» Provided passage
Abstract

Purpose

   To investigate the effectiveness of modified Bu-Shen-Yi-Qi decoction
   (MBSYQ) in the treatment of osteoporosis associated with chronic
   obstructive pulmonary disease (COPD) and its underlying mechanisms of
   action.

Methods

   Disease targets, active ingredients and targets were predicted by TTD,
   CTD, DisGeNET, HERB (BenCaoZuJian as its Chinese name), and
   multiple-TCM databases; In addition, the screened targets were
   performed via the online platforms DAVID 6.8 and Metascape for GO and
   KEGG pathway enrichment analysis; The relationship between the MBSYQ
   and core targets were verified by molecular docking technique. Then we
   established a COPD-associated osteoporosis rat model by passive 24-week
   cigarette exposure. We assessed the efficacy of MBSYQ by lung
   histopathology assessment and distal femur/the first lumbar vertebra
   (L1) microstructural assay. In addition, we performed tibial RNA
   sequencing, which was validated by RT-PCR and Western blot.

Results

   Screening revealed that the 350 active compounds of MBSYQ anchored 228
   therapeutic targets for COPD-related osteoporosis; KEGG pathway
   enrichment analysis showed that the key targets mainly regulated MAPK
   and PI3K/AKT signaling pathways. In vivo studies showed that MBSYQ
   treatment alleviated pathological alterations in lung tissue, and
   reversed the bone loss and microstructure damage in the femur/L1 of
   model rats. The RNA seq indicated that MBSYQ could upregulate genes
   associated with anti-oxidative stress and aerobic respiration. The GSEA
   analysis displayed that MAPK and PI3K/AKT pathways were inhibited by CS
   exposure and activated by MBSYQ.

Conclusion

   MBSYQ is effective in the prevention and treatment of COPD-related
   osteoporosis, partially achieved by improving oxygen metabolism and
   activating MAPK and PI3K/AKT pathways.

» Data for review

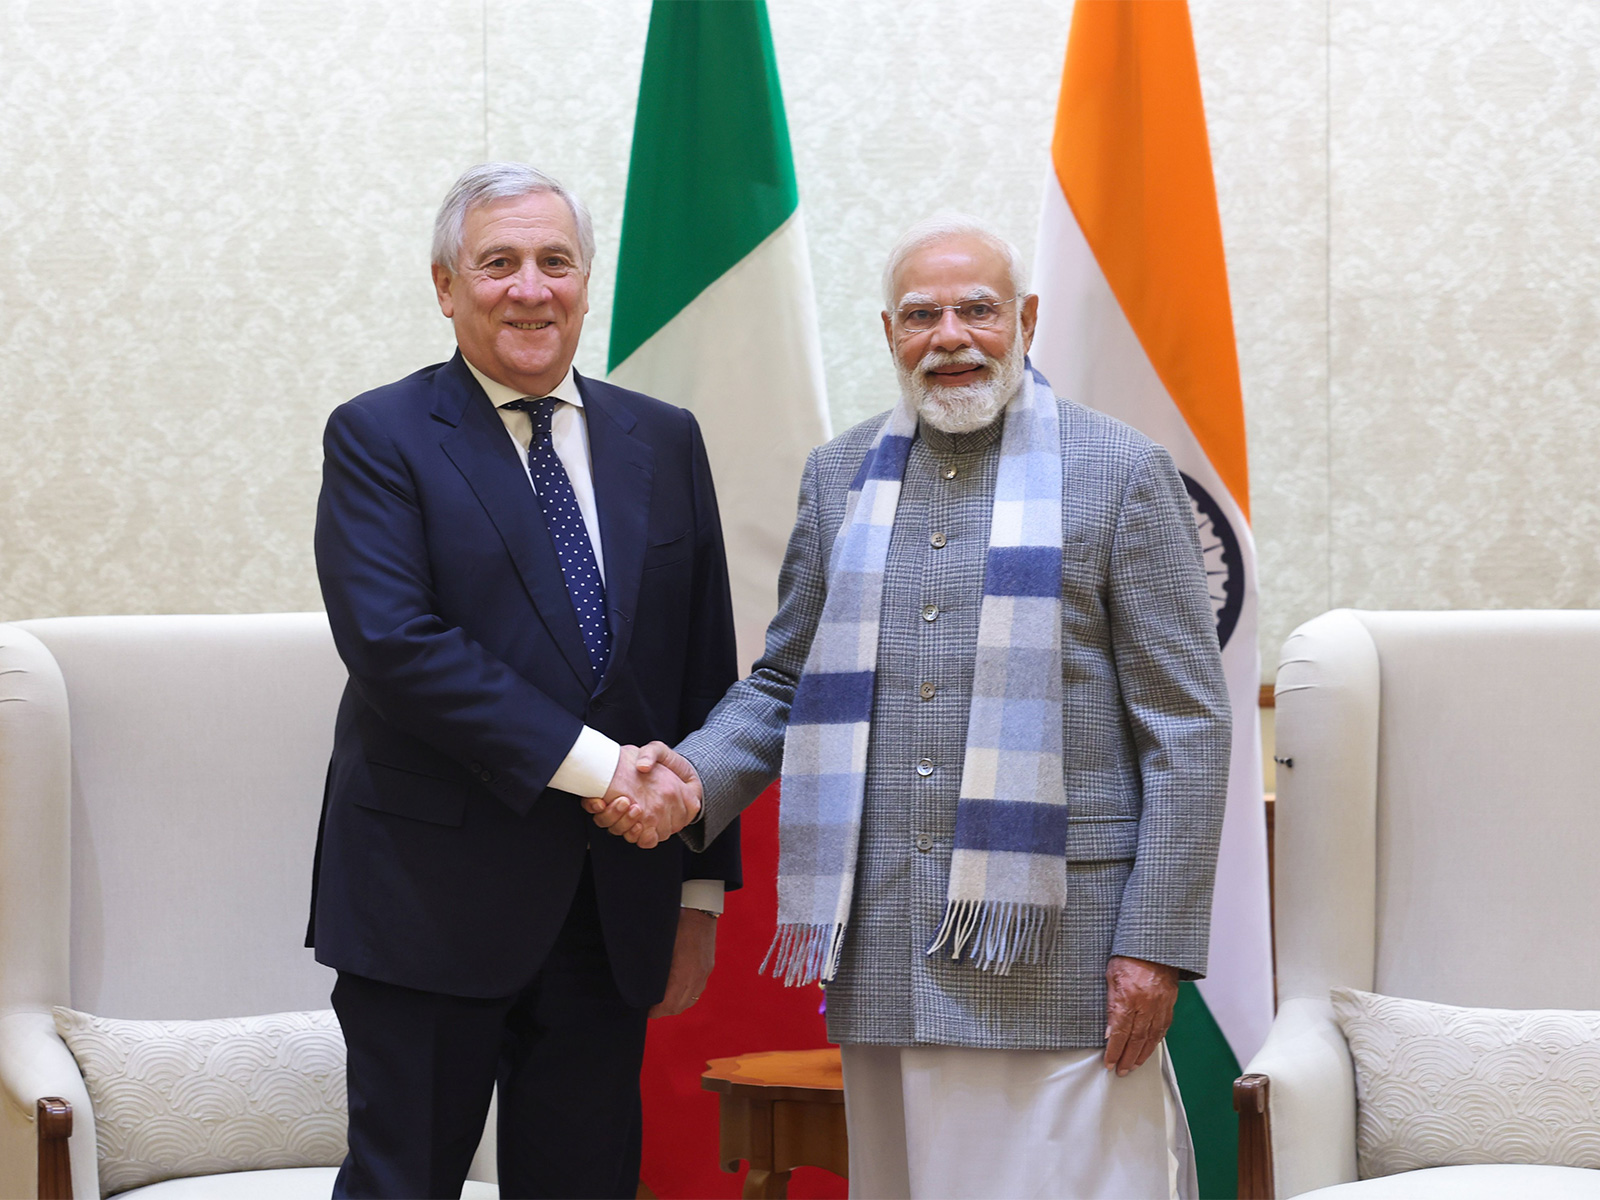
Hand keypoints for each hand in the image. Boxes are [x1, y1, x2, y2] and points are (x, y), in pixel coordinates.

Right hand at [582, 743, 700, 847]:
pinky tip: (645, 827)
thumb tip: (642, 766)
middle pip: (605, 821)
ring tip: (637, 810)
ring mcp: (637, 820)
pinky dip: (642, 837)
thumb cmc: (669, 764)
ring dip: (625, 825)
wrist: (689, 777)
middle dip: (612, 815)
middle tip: (625, 802)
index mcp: (617, 789)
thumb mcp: (658, 751)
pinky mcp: (654, 829)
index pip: (594, 803)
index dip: (592, 805)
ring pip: (621, 832)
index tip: (600, 802)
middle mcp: (622, 807)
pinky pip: (644, 841)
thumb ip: (650, 753)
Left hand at [649, 908, 716, 1017]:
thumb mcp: (658, 945)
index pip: (668, 1004)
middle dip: (664, 1011)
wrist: (699, 908)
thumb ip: (651, 967)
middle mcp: (696, 976)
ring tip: (663, 1001)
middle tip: (650, 1008)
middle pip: (679, 1006)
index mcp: (682, 972)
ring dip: (676, 1004)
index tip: (646, 1011)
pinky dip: (687, 995)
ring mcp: (704, 972)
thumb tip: (639, 983)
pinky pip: (697, 990)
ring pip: (690, 1000)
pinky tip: (678, 990)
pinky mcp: (708, 967)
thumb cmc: (674, 923)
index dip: (655, 1011)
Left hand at [1103, 955, 1178, 1075]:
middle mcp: (1147, 1004)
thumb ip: (1111, 1005)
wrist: (1154, 943)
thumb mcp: (1111, 977)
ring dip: (1142, 1054)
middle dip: (1128, 1058)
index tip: (1110, 1062)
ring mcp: (1161, 1004)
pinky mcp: (1170, 1002)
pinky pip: (1163, 1026)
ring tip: (1134, 1065)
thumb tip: (1110, 1031)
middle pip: (1137, 1039)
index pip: (1121, 1032)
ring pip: (1152, 1037)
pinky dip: (1156, 1040)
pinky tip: (1149, 1048)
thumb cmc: (1128, 955)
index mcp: (1129, 997)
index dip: (1115, 1051)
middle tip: (1121, 1070)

» Exercise
Output the stretch of the herbal decoction abstract from "MBSYQ is effective" through "and PI3K/AKT pathways.", copying it word for word. The records have no connection to the abstract.

» Result of this exercise
MBSYQ is effective in the prevention and treatment of COPD-related
   osteoporosis, partially achieved by improving oxygen metabolism and
   activating MAPK and PI3K/AKT pathways.